Last week, Idaho held a gubernatorial debate that featured two of the weirdest candidates to ever get invited on a debate stage. Harley Brown, a biker, veteran and former taxi driver who stood at the podium in a leather jacket and gloves, discussed how God called him to eventually be President while Walt Bayes, a long-bearded perenial candidate, simply read verses from the Bible. Their antics went viral on the Internet but did any Idaho Republican voters bother to cast their ballots for these two longshot candidates on Tuesday when they ran against incumbent Governor Butch Otter and ultra-conservative state senator Russell Fulcher?
Surprisingly, quite a few Idahoans did. The two wacky candidates combined for just over 5% of the vote with Brown pulling 3.3% and Bayes at 1.8%. The two "unnormal" candidates drew the most votes in Caribou County, population 6,963, where 1 in 8 voters in the Republican primary supported one of those two. Caribou wasn't the best county for either.
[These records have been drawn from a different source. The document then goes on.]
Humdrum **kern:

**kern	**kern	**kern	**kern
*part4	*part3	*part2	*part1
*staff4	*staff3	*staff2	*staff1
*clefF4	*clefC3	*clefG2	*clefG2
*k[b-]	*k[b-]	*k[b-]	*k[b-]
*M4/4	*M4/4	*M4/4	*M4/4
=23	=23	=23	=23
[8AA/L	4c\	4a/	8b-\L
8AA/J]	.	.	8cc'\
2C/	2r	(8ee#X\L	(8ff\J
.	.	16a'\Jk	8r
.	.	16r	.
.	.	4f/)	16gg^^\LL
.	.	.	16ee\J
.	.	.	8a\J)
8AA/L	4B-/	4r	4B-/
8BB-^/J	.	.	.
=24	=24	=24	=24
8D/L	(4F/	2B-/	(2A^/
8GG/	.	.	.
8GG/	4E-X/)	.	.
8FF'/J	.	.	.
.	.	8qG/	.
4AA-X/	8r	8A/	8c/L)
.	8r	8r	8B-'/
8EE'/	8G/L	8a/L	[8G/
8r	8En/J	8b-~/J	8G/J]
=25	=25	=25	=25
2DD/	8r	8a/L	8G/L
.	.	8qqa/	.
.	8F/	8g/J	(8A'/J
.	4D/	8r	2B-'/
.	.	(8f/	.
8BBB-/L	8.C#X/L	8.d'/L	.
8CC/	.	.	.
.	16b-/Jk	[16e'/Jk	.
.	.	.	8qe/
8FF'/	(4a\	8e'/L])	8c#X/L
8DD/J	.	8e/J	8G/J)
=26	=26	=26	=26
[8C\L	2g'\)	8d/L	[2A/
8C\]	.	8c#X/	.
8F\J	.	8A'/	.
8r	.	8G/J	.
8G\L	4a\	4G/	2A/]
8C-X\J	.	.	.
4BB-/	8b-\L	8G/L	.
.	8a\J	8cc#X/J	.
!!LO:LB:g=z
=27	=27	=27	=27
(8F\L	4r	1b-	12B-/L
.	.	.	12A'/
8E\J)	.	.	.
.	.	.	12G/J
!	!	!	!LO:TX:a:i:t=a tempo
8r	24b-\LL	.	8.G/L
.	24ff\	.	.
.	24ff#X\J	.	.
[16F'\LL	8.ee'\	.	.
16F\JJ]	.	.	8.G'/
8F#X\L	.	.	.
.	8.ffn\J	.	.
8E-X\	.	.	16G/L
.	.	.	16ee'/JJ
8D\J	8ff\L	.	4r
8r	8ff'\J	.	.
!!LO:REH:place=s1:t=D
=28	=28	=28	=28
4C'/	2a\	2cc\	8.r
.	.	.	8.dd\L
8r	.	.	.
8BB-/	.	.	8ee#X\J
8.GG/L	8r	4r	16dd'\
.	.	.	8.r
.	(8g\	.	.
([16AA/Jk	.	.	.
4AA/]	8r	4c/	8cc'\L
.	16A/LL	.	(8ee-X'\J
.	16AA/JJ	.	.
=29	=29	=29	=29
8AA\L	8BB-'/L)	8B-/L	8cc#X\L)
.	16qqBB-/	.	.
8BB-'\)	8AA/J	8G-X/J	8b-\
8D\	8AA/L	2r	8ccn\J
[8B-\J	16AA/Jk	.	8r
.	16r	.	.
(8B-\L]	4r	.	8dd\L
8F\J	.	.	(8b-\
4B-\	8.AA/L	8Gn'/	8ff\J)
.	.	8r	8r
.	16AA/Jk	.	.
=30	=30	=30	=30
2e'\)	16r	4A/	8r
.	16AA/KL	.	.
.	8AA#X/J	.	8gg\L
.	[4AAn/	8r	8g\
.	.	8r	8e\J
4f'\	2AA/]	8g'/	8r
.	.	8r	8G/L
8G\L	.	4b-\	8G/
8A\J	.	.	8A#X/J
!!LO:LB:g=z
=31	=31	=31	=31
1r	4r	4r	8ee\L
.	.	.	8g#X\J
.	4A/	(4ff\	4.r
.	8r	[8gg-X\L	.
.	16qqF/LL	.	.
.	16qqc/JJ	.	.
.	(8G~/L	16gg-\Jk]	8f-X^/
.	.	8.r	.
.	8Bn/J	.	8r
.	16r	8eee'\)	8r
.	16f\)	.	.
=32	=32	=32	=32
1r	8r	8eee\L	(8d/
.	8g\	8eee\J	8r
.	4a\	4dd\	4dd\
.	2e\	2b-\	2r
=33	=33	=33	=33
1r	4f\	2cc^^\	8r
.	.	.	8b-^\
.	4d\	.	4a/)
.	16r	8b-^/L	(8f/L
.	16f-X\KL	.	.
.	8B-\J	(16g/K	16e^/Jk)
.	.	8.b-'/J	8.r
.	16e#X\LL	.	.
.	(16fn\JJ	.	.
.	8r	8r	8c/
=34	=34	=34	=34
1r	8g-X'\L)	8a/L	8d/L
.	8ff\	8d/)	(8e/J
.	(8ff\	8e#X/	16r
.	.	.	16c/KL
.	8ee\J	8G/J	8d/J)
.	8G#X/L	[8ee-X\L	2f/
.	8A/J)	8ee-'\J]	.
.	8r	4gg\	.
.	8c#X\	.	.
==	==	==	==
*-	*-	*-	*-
Brown did best in Bear Lake County. In that rural county in the Gem State's southeast corner, the candidate who boasted a signed certificate from "a Masai prophet" that he would one day occupy the Oval Office got 8.64% of the vote. Bayes, who used his closing statement in the debate to talk about the End Times and Chernobyl, did best in Teton County where he obtained 3.61% of the vote.
Obviously, these weren't the results that either Brown or Bayes were hoping for. But, at least it gives future goofball candidates a roadmap in Idaho. If you're weird and running for office there, the best place to start seems to be Caribou County.